Note: The first pipeline run can fail initially. This is expected and normal. Stack creation will still succeed.

VCS Provider Repository Format

  • GitHub: owner/repository (example: myorg/myrepo)
  • GitLab: group/subgroup/.../repository (example: mygroup/mysubgroup/myrepo)
  • Bitbucket: workspace/repository (example: myworkspace/myrepo)
  • Azure DevOps: organization/project/repository (example: myorg/myproject/myrepo)
  • CodeCommit: repository-name (example: my-repo)
  • S3Bucket: N/A (not used)

Important notes:

  • GitHub preserves case.
  • Bitbucket normalizes to lowercase and may replace special characters with hyphens.
  • GitLab supports nested groups/subgroups.
  • Each provider has different organizational hierarchies.

S3Bucket Source Usage

When using S3Bucket as the source:

  • Core stack creates source bucket: {pAppName}-{AccountId}-source
  • Bucket is configured with versioning, KMS encryption, EventBridge notifications, and SSL-only access.
  • Upload source as a zip file to {branch_name}/source.zip (example: dev/source.zip)
  • Uploading {branch_name}/source.zip automatically triggers the corresponding branch pipeline

Required naming:

  • Filename must be exactly source.zip.
  • Path must be {branch_name}/source.zip (for example, dev/source.zip, main/source.zip).
  • File must be a standard .zip containing source code.
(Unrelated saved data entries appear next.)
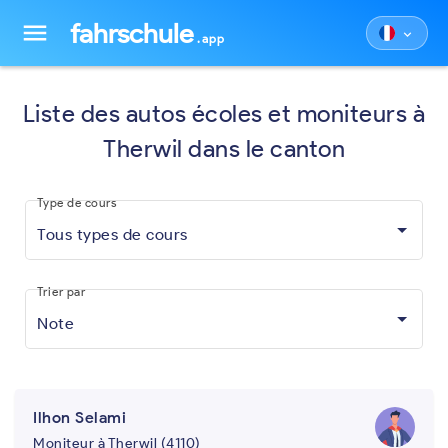
fahrschule
menu
keyboard_arrow_down
.app
Liste des autos écoles et moniteurs à
Therwil dans le canton
Type de cours
Tous types de cours
Trier par
Note
Ilhon Selami
Moniteur à Therwil (4110)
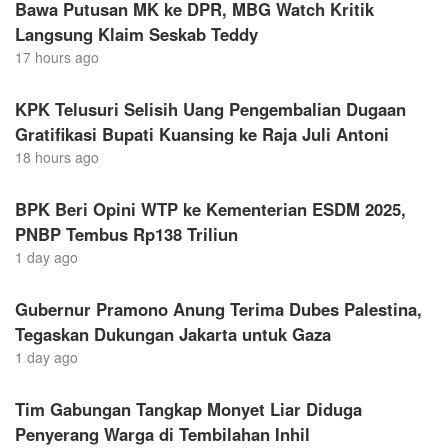
Bawa Putusan MK ke DPR, MBG Watch Kritik
Langsung Klaim Seskab Teddy
17 hours ago
KPK Telusuri Selisih Uang Pengembalian Dugaan
Gratifikasi Bupati Kuansing ke Raja Juli Antoni
18 hours ago
BPK Beri Opini WTP ke Kementerian ESDM 2025,
PNBP Tembus Rp138 Triliun
1 day ago
Gubernur Pramono Anung Terima Dubes Palestina,
Tegaskan Dukungan Jakarta untuk Gaza
1 day ago
Tim Gabungan Tangkap Monyet Liar Diduga
Penyerang Warga di Tembilahan Inhil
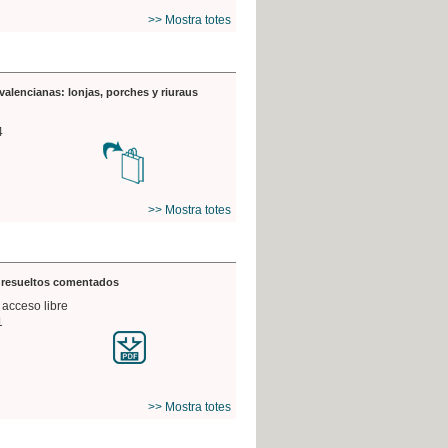
>> Mostra totes
valencianas: lonjas, porches y riuraus
4
>> Mostra totes
s resueltos comentados
 acceso libre
1
>> Mostra totes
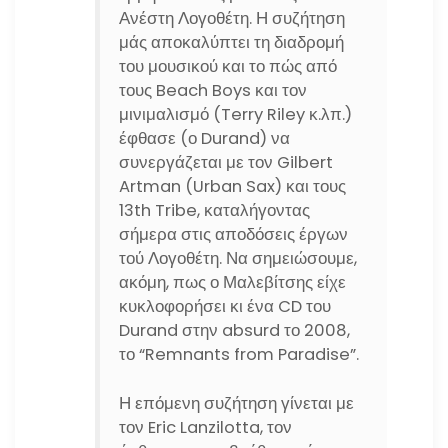
Ανέστη Λογοθέτη. Η συζήτηση
μάς αποκαλύπτει τη διαδρομή
του μουσικού και το πώς από
τους Beach Boys και τον
μινιμαλισμό (Terry Riley κ.λπ.)
έφθασε (ο Durand) να
συνεργάζεται με τον Gilbert
Artman (Urban Sax) και τους
13th Tribe, καταλήγοντας
σήμερα στις αποδόσεις έργων
τού Λογοθέτη. Να σημειώσουμε,
ακόμη, πως ο Μαλεβίτσης είχε
κυκλοφορήσει κι ένα CD του
Durand στην absurd το 2008,
το “Remnants from Paradise”.
Η επόμενη συζήτηση γίνεται με
τον Eric Lanzilotta, τον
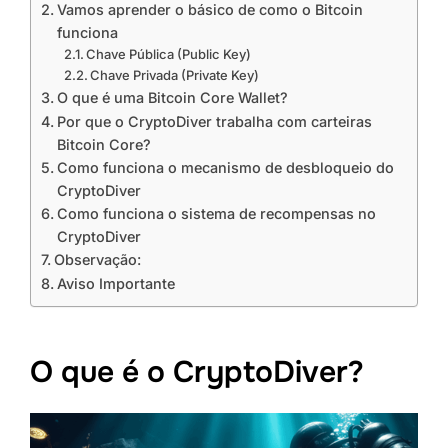
Vamos aprender o básico de como o Bitcoin
funciona
Chave Pública (Public Key)
Chave Privada (Private Key)
O que é uma Bitcoin Core Wallet?
Por que o CryptoDiver trabalha com carteiras
Bitcoin Core?
Como funciona o mecanismo de desbloqueio do
CryptoDiver
Como funciona o sistema de recompensas no
CryptoDiver
Observação:
Aviso Importante
O que é o CryptoDiver?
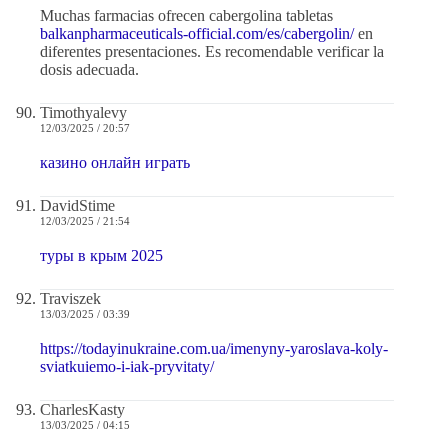
Muchas farmacias ofrecen cabergolina tabletas
balkanpharmaceuticals-official.com/es/cabergolin/
en
diferentes presentaciones. Es recomendable verificar la
dosis adecuada.
Timothyalevy
12/03/2025 / 20:57
казино онлайн играть
DavidStime
12/03/2025 / 21:54
туры в крым 2025
Traviszek
13/03/2025 / 03:39
https://todayinukraine.com.ua/imenyny-yaroslava-koly-
sviatkuiemo-i-iak-pryvitaty/
CharlesKasty
13/03/2025 / 04:15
For multiple branches, deploy one pipeline stack per branch and upload each branch artifact separately, for example:

  • dev/source.zip
  • main/source.zip
  • feature-branch/source.zip

Step 6: Pipeline Execution

After CodePipeline stack deployment:

  • Secrets Manager secret is created automatically from the credentials provided during stack creation.
  • For Git-based sources (GitLab, GitHub, Bitbucket, Azure DevOps, CodeCommit), pushes to tracked branch trigger the pipeline.
  • For S3Bucket, uploading {branch_name}/source.zip triggers the pipeline.
  • The pipeline runs successfully with the configured credentials.